Info: The forest configuration NC is "CN=Configuration,DC=pqnew,DC=local"
Info: The Active Directory database volume is "c:\" and the database directory is "windows\ntds"
Info: Uninstalling EPAS filter...
Info: Complete, reboot the target computer manually.
Warning: Wait until the server has rebooted before using the EPAS filter!
Info: Retrieving processed data from the agent ...
Info: Synchronizing certificate data ...
Info: Operation completed successfully
The deprovisioning has PASSED.
Redeployment¶
The Redeploy operation allows an operator the push the latest changes to the configuration of the Server Group, Server or Enforcer AGENT/MASTER assignment to an already deployed Enforcer system. In addition, the password filter DLL is updated (in case a newer version exists). This operation is useful for:
- Pushing a new password filter DLL version to the server.
- A reconfiguration of Enforcer or, specifically, the server definition (e.g. migrating AGENT systems to new IP addresses, unavailability of all AGENT systems) is required.

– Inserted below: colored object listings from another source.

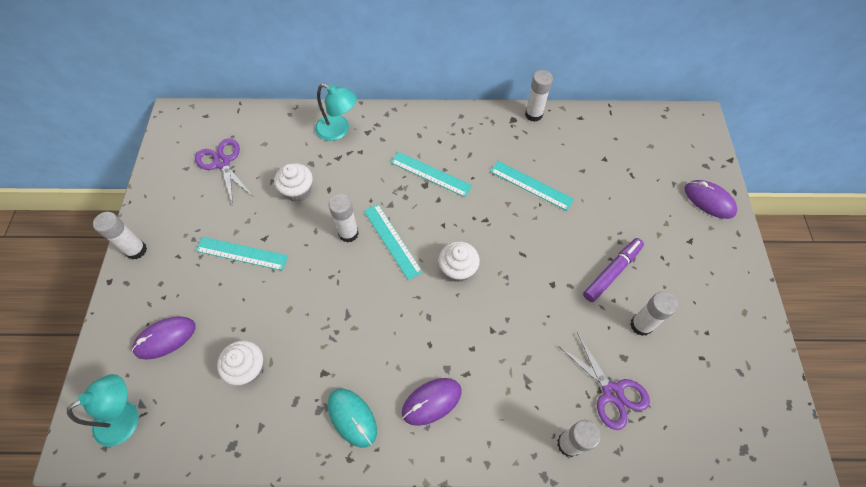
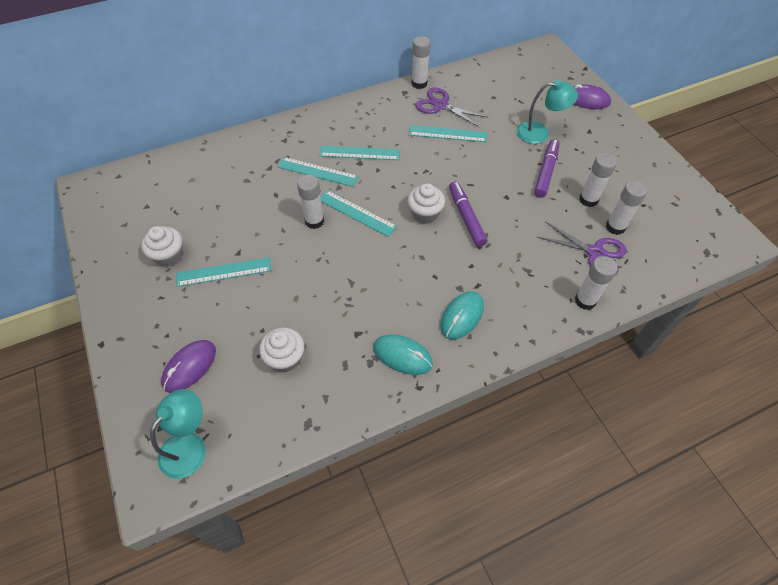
camera: 25 degrees left, 5 degrees down
(136, 250) = (114, 308): white glue stick -> white glue stick (615, 227)
(222, 163) = (159, 208): purple scissors -> purple scissors (440, 105)
(298, 191) = (247, 205): white cupcake -> white cupcake (169, 256)
(338, 130) = (257, 147): turquoise lamp -> turquoise lamp (540, 133)
(379, 179) = (317, 172): none -> turquoise ruler
(431, 401) = (462, 316): purple mouse -> turquoise mouse
(497, 291) = (466, 217): none -> purple marker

- Reloading the Server Group/Server configuration (Default Policy, Debug, Timeout, etc.) without a password change.
Info
If upgrading the password filter DLL using the Redeploy action, a reboot of the target system is required for the new version to be loaded.
To redeploy a server, use the Redeploy action in the Servers page. The window displays log data about the state of the redeployment process, and whether redeployment has succeeded.